# Horse Power

1. Oct 20, 2009

### Zhalfirin88

1. The problem statement, all variables and given/known data
A horse pulls a cart with a force of 175.0 N at and angle of 31.0o with respect to the horizontal and moves along at a speed of 10.4 km/hr. How much work does the horse do in 9.9 min?

3. The attempt at a solution

Distance = $${2.889 \frac{m}{s}} * 594s = 1716.066 m$$

$$175 * 1 716.066 * cos 31^o = 274707.695 J$$

But that doesn't even look right either...

I can think of 2 ways why this is wrong.
1) I didn't use the right formula for distance. Would I have to solve for ax then use x = vt + .5at^2?
2) Break up the force into components, but I didn't think you had to with the dot product?

2. Oct 20, 2009

### mgb_phys

It isn't - which side of the triangle are you looking for?

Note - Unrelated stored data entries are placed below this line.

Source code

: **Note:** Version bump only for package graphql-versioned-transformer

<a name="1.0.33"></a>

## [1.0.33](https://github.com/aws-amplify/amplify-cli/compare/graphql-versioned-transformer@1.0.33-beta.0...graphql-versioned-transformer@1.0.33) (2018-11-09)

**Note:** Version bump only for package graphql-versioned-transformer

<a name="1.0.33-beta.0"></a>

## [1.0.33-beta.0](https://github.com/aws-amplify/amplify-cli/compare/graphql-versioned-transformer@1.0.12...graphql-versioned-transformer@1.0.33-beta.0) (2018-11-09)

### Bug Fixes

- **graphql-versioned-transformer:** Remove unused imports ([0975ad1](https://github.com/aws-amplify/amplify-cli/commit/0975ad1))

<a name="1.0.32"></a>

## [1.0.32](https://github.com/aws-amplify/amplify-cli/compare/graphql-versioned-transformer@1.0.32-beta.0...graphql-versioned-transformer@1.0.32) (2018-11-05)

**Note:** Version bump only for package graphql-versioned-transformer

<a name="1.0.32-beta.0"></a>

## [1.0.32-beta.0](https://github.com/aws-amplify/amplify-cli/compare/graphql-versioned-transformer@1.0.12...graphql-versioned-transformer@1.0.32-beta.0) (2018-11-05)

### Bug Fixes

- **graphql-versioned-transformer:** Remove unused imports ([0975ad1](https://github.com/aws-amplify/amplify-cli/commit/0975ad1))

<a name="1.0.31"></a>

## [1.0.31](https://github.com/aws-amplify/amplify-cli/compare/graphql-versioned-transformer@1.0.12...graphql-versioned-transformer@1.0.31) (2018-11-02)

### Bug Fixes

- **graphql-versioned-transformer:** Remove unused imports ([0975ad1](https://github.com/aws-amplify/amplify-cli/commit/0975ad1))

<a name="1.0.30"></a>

Hint - what happens to the power as the 31deg -> zero?

3. Oct 20, 2009

### Zhalfirin88

No idea.

4. Oct 20, 2009

### mgb_phys

If the slope gets flatter is that more or less work?
Does cos(angle) get larger or smaller as 'angle' gets less?

5. Oct 20, 2009

### DavyCrocket20

Why would it matter what the components of force are? Isn't it just asking how much work the horse is doing? Wouldn't that just be force*distance? Granted, gravity is doing negative work, but are you sure you have to take that into consideration?

6. Oct 21, 2009

### mgb_phys

Exactly - without friction you only do work in the distance the force moves against gravity

7. Oct 21, 2009

### Zhalfirin88

I don't really get how helps, the lesser the slope the lesser the work.

Then why is my answer wrong?

Last edited: Oct 21, 2009
8. Oct 21, 2009

### mgb_phys

Correct,
now how does Cosine() change as the angle gets smaller ?

9. Oct 21, 2009

### Zhalfirin88

It becomes closer to 1.

10. Oct 21, 2009

### mgb_phys

But as the slope gets smaller you want the amount of work to get closer to zero !

11. Oct 21, 2009

### Zhalfirin88

I don't get what you're trying to tell me!!

12. Oct 22, 2009

### tiny-tim

Hi Zhalfirin88!
Looks ok to me.

(except you have ridiculously many sig figs! )​
No, this sort of question is telling you that the speed is a constant 10.4 …

it doesn't bother to tell you why, but obviously there must be some other forces, such as friction, which are reducing the net force to zero, so the acceleration is zero.

Your x = vt formula is correct.
That's right, you don't.

Work done is just force "dot" distance moved …

the force is at 31º to the (horizontal) distance moved, so cos31º should be correct.

13. Oct 22, 2009

### Zhalfirin88

When I typed it online for an answer I put 2.75 x 10^5 J. I don't know why it's wrong, I've given everything the problem says, there wasn't a picture or anything.

14. Oct 22, 2009

Got it!